## Page text:
━━━━━━━━━━
The Humility in Receiving

There are givers, and there are takers. Then there are those who are excellent at both and utilize them with wisdom.

I love to give generously. God has grown me to a point where I recognize that giving away my time, my effort, and my resources brings me so much joy and I really love to meet needs. However, there’s an awful side to this story too.

I have a pride problem.

It’s mostly manifested into an inability to ask for help or accept gifts. God usually brings me to the end of my self-sufficient rope when I endure a physical malady.

The Humility in Receiving

As someone who was an avid rock climber, martial artist and world traveler who could sleep in any position in any place, I’ve ruined my body before I was the age of 3o. This means that I’ve had 7 surgeries and countless other injuries. It seems to be the one thing that constantly brings me to finally realize that I need others to meet my own needs sometimes.

When I’m unable to do things myself, God reminds me the importance of receiving from the community of Christ.

I have labeled this inability to accept the extension of the gifts of the others as “stealing their blessing”. I was not enabling them to use their gifts to build up the Body. I was turning down their attempt to meet needs and serve others.

We see a similar situation in John 13 when Peter refuses to allow Jesus to wash his feet. It’s quite a teachable moment.
━━━━━━━━━━
## Data section:
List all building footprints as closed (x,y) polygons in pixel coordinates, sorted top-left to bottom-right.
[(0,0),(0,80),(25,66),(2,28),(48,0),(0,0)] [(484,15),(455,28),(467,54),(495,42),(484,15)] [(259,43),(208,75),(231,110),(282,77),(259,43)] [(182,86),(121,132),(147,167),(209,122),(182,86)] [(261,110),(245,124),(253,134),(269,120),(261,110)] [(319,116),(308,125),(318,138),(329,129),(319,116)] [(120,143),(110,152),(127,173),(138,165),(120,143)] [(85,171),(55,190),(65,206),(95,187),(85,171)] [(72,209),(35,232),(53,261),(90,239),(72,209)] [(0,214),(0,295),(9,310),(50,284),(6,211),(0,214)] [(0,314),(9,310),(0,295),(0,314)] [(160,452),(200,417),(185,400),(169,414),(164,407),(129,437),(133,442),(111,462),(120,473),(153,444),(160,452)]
━━━━━━━━━━
## Required work:
A. From the post on humility in receiving, set down the passage that begins with the words "As someone who" and ends after the words "community of Christ.".
B. Carry the post on humility in receiving further, picking up after its final sentence.

## Task responses:
A.
As someone who was an avid rock climber, martial artist and world traveler who could sleep in any position in any place, I’ve ruined my body before I was the age of 3o. This means that I’ve had 7 surgeries and countless other injuries. It seems to be the one thing that constantly brings me to finally realize that I need others to meet my own needs sometimes.

When I’m unable to do things myself, God reminds me the importance of receiving from the community of Christ.

B.
He came to Simon Peter, who said to him, “Lord, do you wash my feet?”  Jesus answered him, “What I am doing you do not understand now, but afterward you will understand.”  Peter said to him, “You shall never wash my feet.” Jesus answered him, “If I do not wash you, you have no share with me.” — John 13:6-8

The thing I get about Peter here is the incredulous feeling that Jesus, of all people, would stoop to a servant’s role in order to wash the feet of his disciples. Peter knew who Jesus was, he could probably tolerate the reverse – if he washed Jesus’ feet – but the reverse got an immediate objection.

While Jesus is exemplifying humility, Peter portrays a false humility.

You see, having respect for another person, particularly someone greater than you, that enables you to withdraw from being served by them can be seen as humble. However, true humility is shown when one extends himself to be served, even when someone greater is doing the serving.

I am Peter.

I too often find myself unable to humble myself to those who want to serve our family or me personally. I am not comfortable when someone wants to give us things, bring over food, take care of my kids for a few hours, etc.

I have a self-sufficient sin tendency.

I don’t like feeling vulnerable.

I don’t like feeling weak.

I don’t like feeling lazy.

Yet it’s moments like these when God reminds me that I am not in control and, in His sovereignty, determines I need another bout with this lesson.  I’m grateful for these repeated lessons and I often wonder when I’ll actually get it for good but until that day, I will trust that God is drawing me more and more into holiness.

‘My son, do not regard lightly the discipline of the Lord,
    nor be weary when reproved by him.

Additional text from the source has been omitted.